Per a number of leading Japanese media outlets, including Nikkei on Friday and Jiji (via the Japan Times) over the weekend, unnamed sources have confirmed that the regulatory Financial Services Agency (FSA) wants to reduce leverage limits in margin trading to twice customers’ deposits.
Leveraged trading is the main money-spinner for the vast majority of Japan’s exchanges, with Jiji estimating that it makes up some 90% of all transactions on crypto platforms in the country.
The sources told media outlets that FSA has informed Tokyo of its intentions, and the agency is likely to seek comment on its proposal before the end of the month.
However, should the FSA get its way, the Japanese cabinet may rubber-stamp the proposal as early as next month, with the measure enshrined into law during parliament’s Spring 2020 session.
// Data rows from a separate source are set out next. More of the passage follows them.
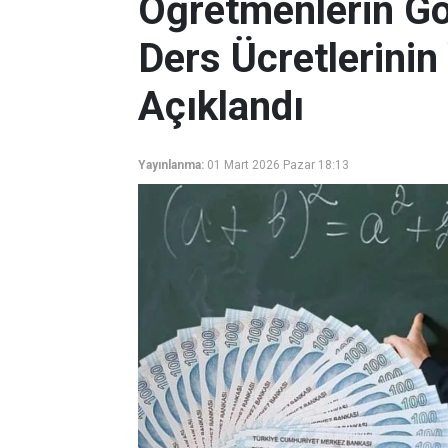
Öğretmenlerin Gö
Ders Ücretlerinin
Açıklandı
Yayınlanma:
01 Mart 2026 Pazar 18:13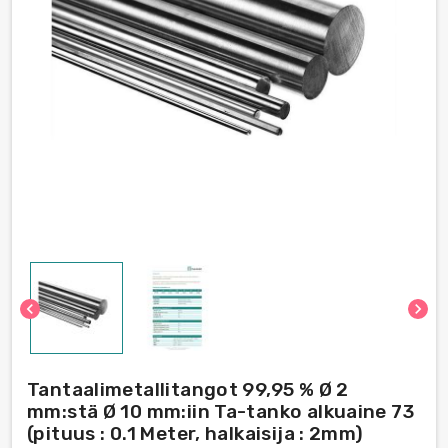
chevron_left
chevron_right
Tantaalimetallitangot 99,95 % Ø 2
mm:stä Ø 10 mm:iin Ta-tanko alkuaine 73
(pituus : 0.1 Meter, halkaisija : 2mm)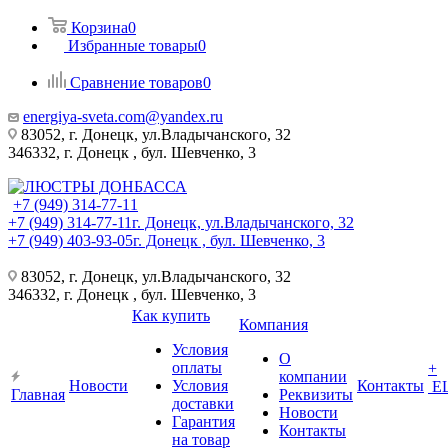
Корзина
0
Избранные товары
0
Сравнение товаров
0
energiya-sveta.com@yandex.ru
83052, г. Донецк, ул.Владычанского, 32
346332, г. Донецк , бул. Шевченко, 3
+7 (949) 314-77-11
+7 (949) 314-77-11
г. Донецк, ул.Владычанского, 32
+7 (949) 403-93-05
г. Донецк , бул. Шевченко, 3
83052, г. Донецк, ул.Владычанского, 32
346332, г. Донецк , бул. Шевченко, 3
Как купить
Компания
Условия
О
оплаты
+
компании
Новости
Условия
Контакты
Е
Главная
Реквизиты
доставки
Новости
Гарантия
Контакты
на товар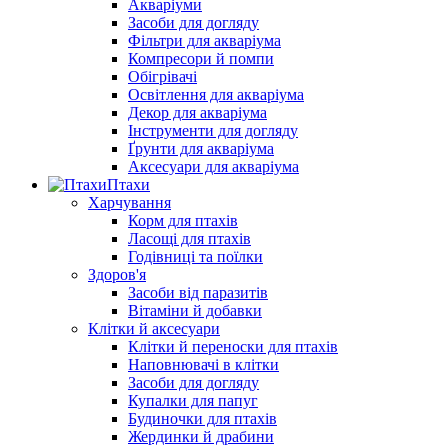
Акваріуми
Засоби для догляду
Фільтри для акваріума
Компресори й помпи
Обігрівачі
Освітлення для акваріума
Декор для акваріума
Інструменти для догляду
Ґрунти для акваріума
Аксесуари для акваріума
Птахи
Харчування
Корм для птахів
Ласощі для птахів
Годівниці та поїлки
Здоров'я
Засоби від паразитів
Вітаміни й добавки
Клітки й аксесуари
Клітки й переноски для птахів
Наповнювачі в клітки
Засоби для догляду
Купалки для папуг
Будиночки для птахів
Жердинки й драбини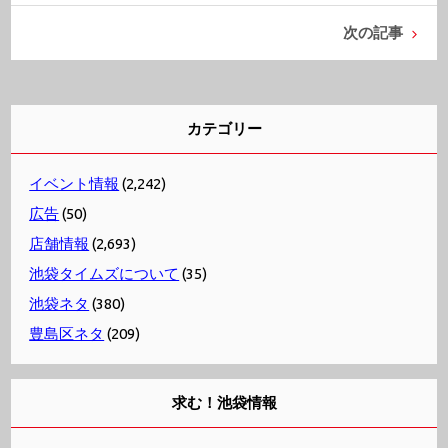
次の記事
カテゴリー
イベント情報
(2,242)
広告
(50)
店舗情報
(2,693)
池袋タイムズについて
(35)
池袋ネタ
(380)
豊島区ネタ
(209)
求む！池袋情報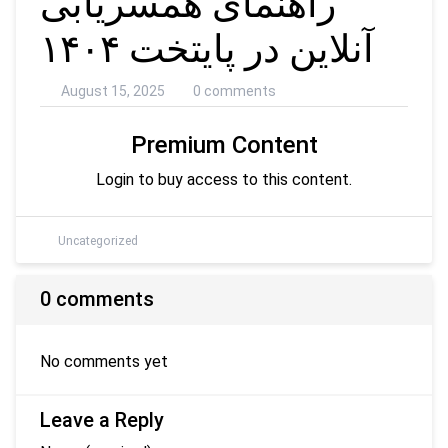
راهنمای همسریابی
آنلاین در پایتخت ۱۴۰۴
August 15, 2025
0 comments
Premium Content
Login to buy access to this content.
Uncategorized
0 comments
No comments yet
Leave a Reply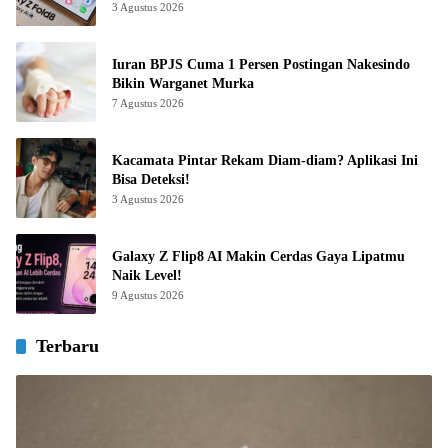
3 Agustus 2026
Iuran BPJS Cuma 1 Persen Postingan Nakesindo
Bikin Warganet Murka
7 Agustus 2026
Kacamata Pintar Rekam Diam-diam? Aplikasi Ini
Bisa Deteksi!
3 Agustus 2026
Galaxy Z Flip8 AI Makin Cerdas Gaya Lipatmu
Naik Level!
9 Agustus 2026
Terbaru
The FSA’s reasoning behind the shock move is reportedly a willingness to “reduce the risk of losses due to excessive speculation and cryptocurrency price volatility.”
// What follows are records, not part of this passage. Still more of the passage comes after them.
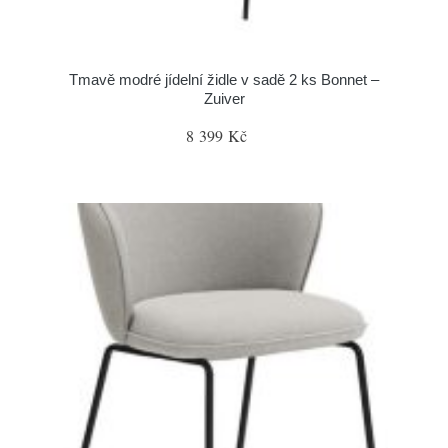
Tmavě modré jídelní židle v sadě 2 ks Bonnet –
Zuiver
8 399 Kč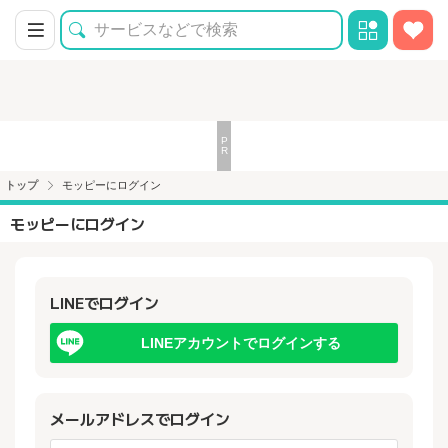
トップ
モッピーにログイン
モッピーにログイン
LINEでログイン
LINEアカウントでログインする
メールアドレスでログイン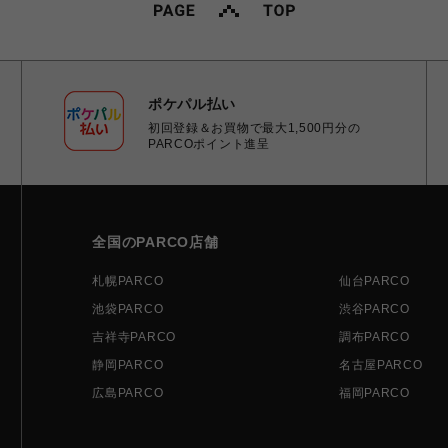
ポケパル払い
初回登録＆お買物で最大1,500円分の
PARCOポイント進呈
全国のPARCO店舗
札幌PARCO
仙台PARCO
池袋PARCO
渋谷PARCO
吉祥寺PARCO
調布PARCO
静岡PARCO
名古屋PARCO
広島PARCO
福岡PARCO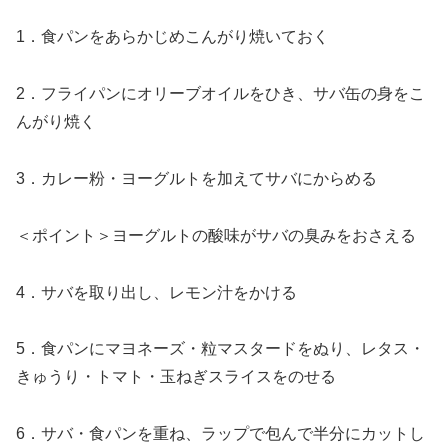
1．食パンをあらかじめこんがり焼いておく
2．フライパンにオリーブオイルをひき、サバ缶の身をこ
んがり焼く
3．カレー粉・ヨーグルトを加えてサバにからめる
＜ポイント＞ヨーグルトの酸味がサバの臭みをおさえる
4．サバを取り出し、レモン汁をかける
5．食パンにマヨネーズ・粒マスタードをぬり、レタス・
きゅうり・トマト・玉ねぎスライスをのせる
6．サバ・食パンを重ね、ラップで包んで半分にカットし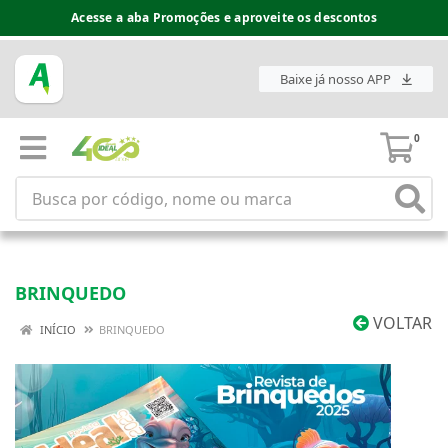
Acesse a aba Promoções e aproveite os descontos
Baixe já nosso APP
0
BRINQUEDO
VOLTAR
INÍCIO
BRINQUEDO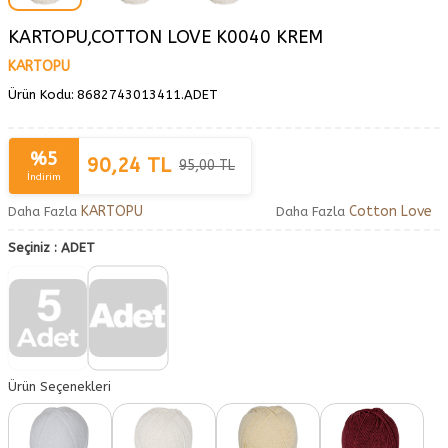
KARTOPU,COTTON LOVE K0040 KREM
KARTOPU
Ürün Kodu:
8682743013411.ADET
%
5
90,24
TL
95,00
TL
İndirim
KARTOPU
Cotton Love
Daha Fazla
Daha Fazla
Seçiniz :
ADET
Ürün Seçenekleri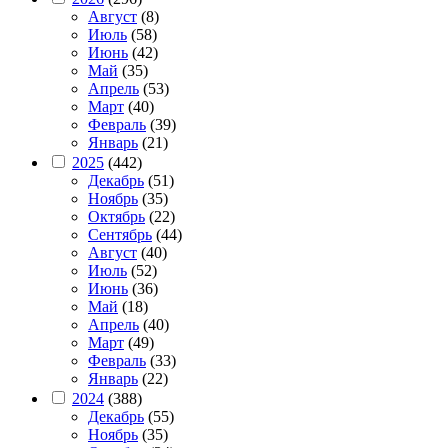
Август
(8)
Июль
(58)
Июнь
(42)
Май
(35)
Апрель
(53)
Март
(40)
Февраль
(39)
Январь
(21)
2025
(442)
Декабрь
(51)
Ноябрь
(35)
Октябрь
(22)
Сентябрь
(44)
Август
(40)
Июль
(52)
Июнь
(36)
Май
(18)
Апрель
(40)
Март
(49)
Февраль
(33)
Январь
(22)
2024
(388)
Декабрь
(55)
Ноябрь
(35)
Regardless, many will be shaken by the news, with the measure coming just months after the self-regulating Japan Virtual Currency Exchange Association (JVCEA) imposed a x4 leveraged trading cap.
The JVCEA’s move in May last year was thought to have been made with the blessing of the FSA. Forex trading platforms, meanwhile, have leverage trading caps of up to x30.
Media outlets agree that should the FSA’s proposal become legally binding, a number of Japanese exchanges will need to “change their business models” – or risk financial oblivion.